NDP calls for hearings on election misinformation rules


Members of Parliament should take a closer look at the thorny question of how to curb misinformation during federal election campaigns without infringing on Canadians’ right to free speech, says NDP democratic reform critic Daniel Blaikie.

In an interview with CBC News, Blaikie said the procedure and House affairs committee should hold hearings on the question instead of waiting for Prime Minister Justin Trudeau’s government to draft legislation to replace a section of Canada’s elections law that was struck down recently.

“I think the government should be taking a far more collaborative approach to trying to find a solution to this problem than they did in the last Parliament,” he said. “And perhaps if they do, they won’t land in the same spot where it turns out their solution isn’t adequate.”

NDP MP Daniel Blaikie says a Commons committee should take up the question of how to sanction the deliberate distribution of misinformation during election campaigns. (Ahmar Khan/CBC)

Blaikie was responding to an Ontario Superior Court ruling that struck down the section of Canada’s elections law that prohibited the spreading of false claims about candidates or party leaders during an election campaign. In her judgment, Justice Breese Davies ruled that the section was an unjustifiable restriction of Canadians’ right to free speech.

That section was added to the law by the Trudeau government in the last Parliament as part of Bill C-76.

The government confirmed Monday that it won’t appeal the ruling and is looking at how to ensure that deliberate false statements are covered under elections law.
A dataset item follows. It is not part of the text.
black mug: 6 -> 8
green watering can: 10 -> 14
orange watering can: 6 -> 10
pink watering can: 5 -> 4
But striking the right balance between curbing misinformation and respecting charter rights would be difficult. While an election is not imminent, Trudeau’s minority government could fall before the October 2023 date set for the next election. That means the next election campaign could proceed without anything beyond libel laws prohibiting someone from spreading lies about a candidate or a party leader.
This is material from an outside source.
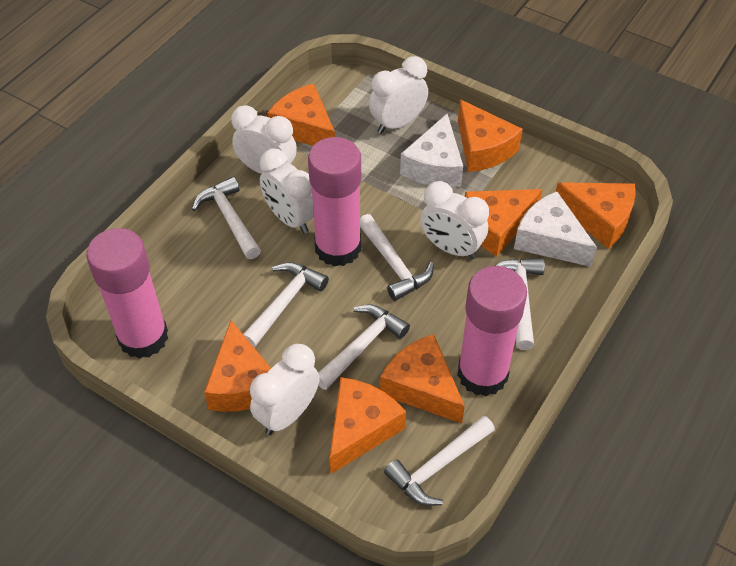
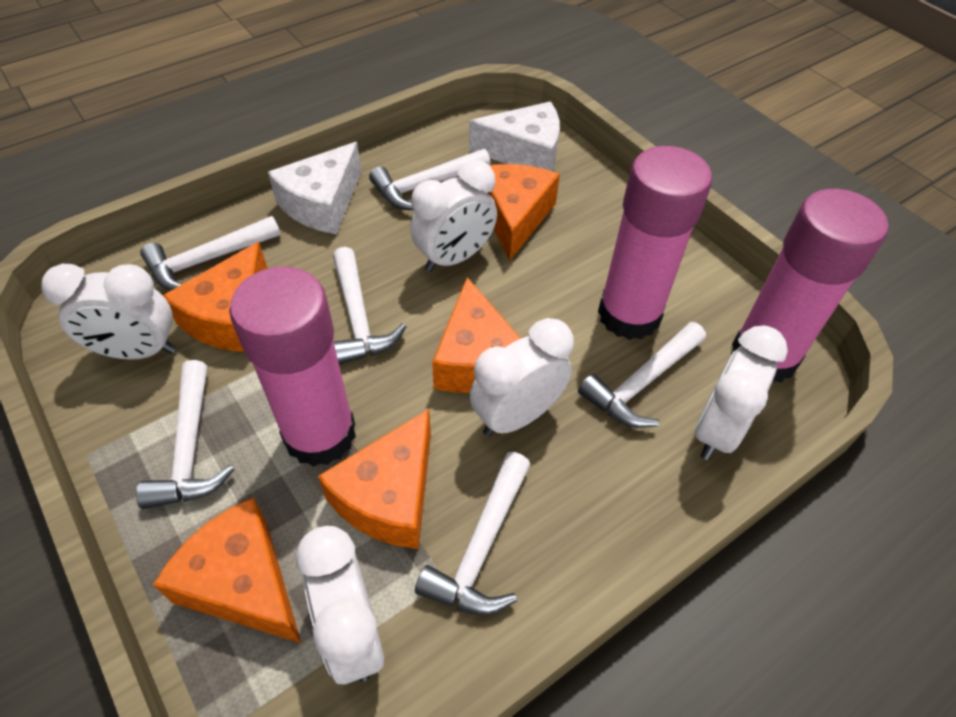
orange cheese: 7 -> 5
Blaikie, who sits on the procedure and House affairs committee, said he wants the committee to hear from experts and to open the debate to Canadians.
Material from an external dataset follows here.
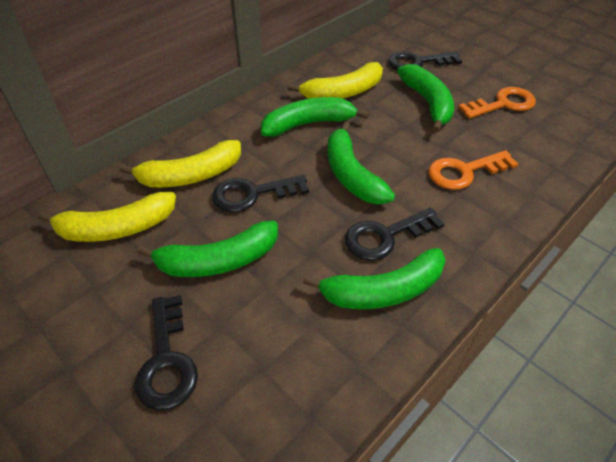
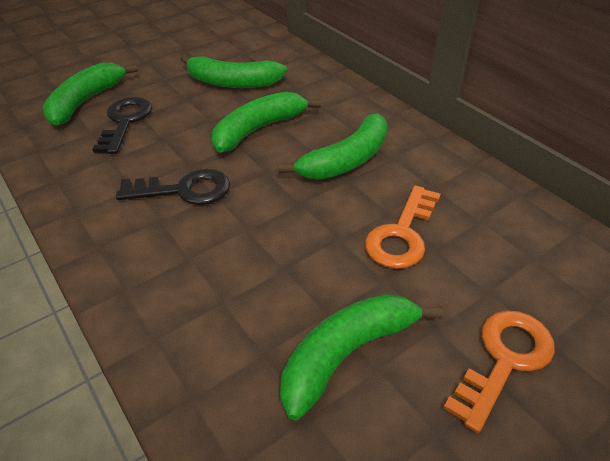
black key: 4 -> 2
yellow banana: 3 -> 0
Blaikie said misinformation during election campaigns is “a huge problem” that came to a head during the recent U.S. election.

“I don’t think anybody supports, that anybody wants, endemic misinformation in our elections,” he said. “So I think it is appropriate to have some kind of regime in place that can hold people to account for the kinds of things that they say, needing to be mindful also of the right for people … to express themselves freely. And that can be a hard balance to strike.”

Blaikie said he would like the committee to also look at online hate speech during election campaigns.

Blaikie said committee hearings could allow for a fuller discussion of the problem, arguing that Bill C-76 was introduced at the 11th hour before the last election campaign.

“It’s not a surprise that not everything checks out in terms of that bill because it seemed like a rushed job in the end,” he said.

Conservative MP Marilyn Gladu says the Trudeau government’s legislation on election misinformation failed in court because it didn’t listen to the opposition. (Justin Tang/Canadian Press)

Conservative Privy Council critic Marilyn Gladu said the court ruling was the result of the Liberal government’s refusal to accept amendments her party wanted to make to Bill C-76.

“It is important to protect Canadian elections against foreign interference, but in so doing we must also protect the rights of Canadians to freedom of speech,” she said in a media statement.

Bloc Québécois Leader Yves-François Blanchet said the problem calls for a delicate balance.

“I have myself received, no exaggeration, thousands of hateful messages on different (platforms) or social media,” he said. “And each time I say that is the price to be paid, because who’s to say who has the right to say this or that or not? There’s nobody in which I have enough trust to give freely such a power.”

Blanchet said politicians themselves have a role to play in countering false claims during a campaign.

“In the last election, there were some accusations against the prime minister saying that he was a racist because of some blackface frivolity,” he said. “And I was the one to correct things as much as I could, saying that I do not believe that Justin Trudeau is a racist.”